PROBLEM DETAILS: Each line of the data below should be repeated exactly.

(Page segmentation data)
***
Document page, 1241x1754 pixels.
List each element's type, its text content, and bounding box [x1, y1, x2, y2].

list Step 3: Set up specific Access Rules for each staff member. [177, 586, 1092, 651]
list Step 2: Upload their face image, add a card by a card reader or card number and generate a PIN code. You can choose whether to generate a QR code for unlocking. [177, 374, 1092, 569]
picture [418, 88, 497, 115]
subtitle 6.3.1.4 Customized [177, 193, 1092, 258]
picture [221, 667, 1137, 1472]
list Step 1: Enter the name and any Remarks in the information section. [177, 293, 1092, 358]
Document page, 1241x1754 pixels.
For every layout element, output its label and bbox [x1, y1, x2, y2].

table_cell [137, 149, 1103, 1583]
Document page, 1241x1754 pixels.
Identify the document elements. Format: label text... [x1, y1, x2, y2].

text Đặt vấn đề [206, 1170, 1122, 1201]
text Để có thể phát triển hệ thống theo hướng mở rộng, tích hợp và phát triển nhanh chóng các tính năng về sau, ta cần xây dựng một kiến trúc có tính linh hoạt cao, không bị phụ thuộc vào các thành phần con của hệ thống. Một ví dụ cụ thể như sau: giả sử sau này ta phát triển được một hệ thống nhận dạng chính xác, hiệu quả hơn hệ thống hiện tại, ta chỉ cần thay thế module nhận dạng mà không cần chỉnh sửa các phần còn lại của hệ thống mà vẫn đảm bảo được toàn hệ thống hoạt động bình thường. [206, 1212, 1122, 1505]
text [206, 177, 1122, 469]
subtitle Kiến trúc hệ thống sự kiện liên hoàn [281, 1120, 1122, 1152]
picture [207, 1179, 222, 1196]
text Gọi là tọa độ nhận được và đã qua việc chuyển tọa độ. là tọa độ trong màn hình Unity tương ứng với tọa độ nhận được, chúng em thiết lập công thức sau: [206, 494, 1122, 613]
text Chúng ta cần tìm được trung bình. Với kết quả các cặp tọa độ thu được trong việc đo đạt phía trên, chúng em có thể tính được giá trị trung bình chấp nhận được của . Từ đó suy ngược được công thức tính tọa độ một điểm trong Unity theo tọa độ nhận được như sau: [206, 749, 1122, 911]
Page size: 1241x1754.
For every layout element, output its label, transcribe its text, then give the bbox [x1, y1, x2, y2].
***
COMPLETED EXERCISE:
Document page, 1241x1754 pixels.
List each element's type, its text content, and bounding box [x1, y1, x2, y2].

list Step 3: Set up specific Access Rules for each staff member. [177, 586, 1092, 651]
list Step 2: Upload their face image, add a card by a card reader or card number and generate a PIN code. You can choose whether to generate a QR code for unlocking. [177, 374, 1092, 569]
picture [418, 88, 497, 115]
subtitle 6.3.1.4 Customized [177, 193, 1092, 258]
picture [221, 667, 1137, 1472]
list Step 1: Enter the name and any Remarks in the information section. [177, 293, 1092, 358]
Document page, 1241x1754 pixels.
For every layout element, output its label and bbox [x1, y1, x2, y2].

table_cell [137, 149, 1103, 1583]
Document page, 1241x1754 pixels.
Identify the document elements. Format: label text... [x1, y1, x2, y2].

text Đặt vấn đề [206, 1170, 1122, 1201]
text Để có thể phát triển hệ thống theo hướng mở rộng, tích hợp và phát triển nhanh chóng các tính năng về sau, ta cần xây dựng một kiến trúc có tính linh hoạt cao, không bị phụ thuộc vào các thành phần con của hệ thống. Một ví dụ cụ thể như sau: giả sử sau này ta phát triển được một hệ thống nhận dạng chính xác, hiệu quả hơn hệ thống hiện tại, ta chỉ cần thay thế module nhận dạng mà không cần chỉnh sửa các phần còn lại của hệ thống mà vẫn đảm bảo được toàn hệ thống hoạt động bình thường. [206, 1212, 1122, 1505]
text [206, 177, 1122, 469]
subtitle Kiến trúc hệ thống sự kiện liên hoàn [281, 1120, 1122, 1152]
picture [207, 1179, 222, 1196]
text Gọi là tọa độ nhận được và đã qua việc chuyển tọa độ. là tọa độ trong màn hình Unity tương ứng với tọa độ nhận được, chúng em thiết lập công thức sau: [206, 494, 1122, 613]
text Chúng ta cần tìm được trung bình. Với kết quả các cặp tọa độ thu được trong việc đo đạt phía trên, chúng em có thể tính được giá trị trung bình chấp nhận được của . Từ đó suy ngược được công thức tính tọa độ một điểm trong Unity theo tọa độ nhận được như sau: [206, 749, 1122, 911]
Page size: 1241x1754.
For every layout element, output its label, transcribe its text, then give the bbox [x1, y1, x2, y2].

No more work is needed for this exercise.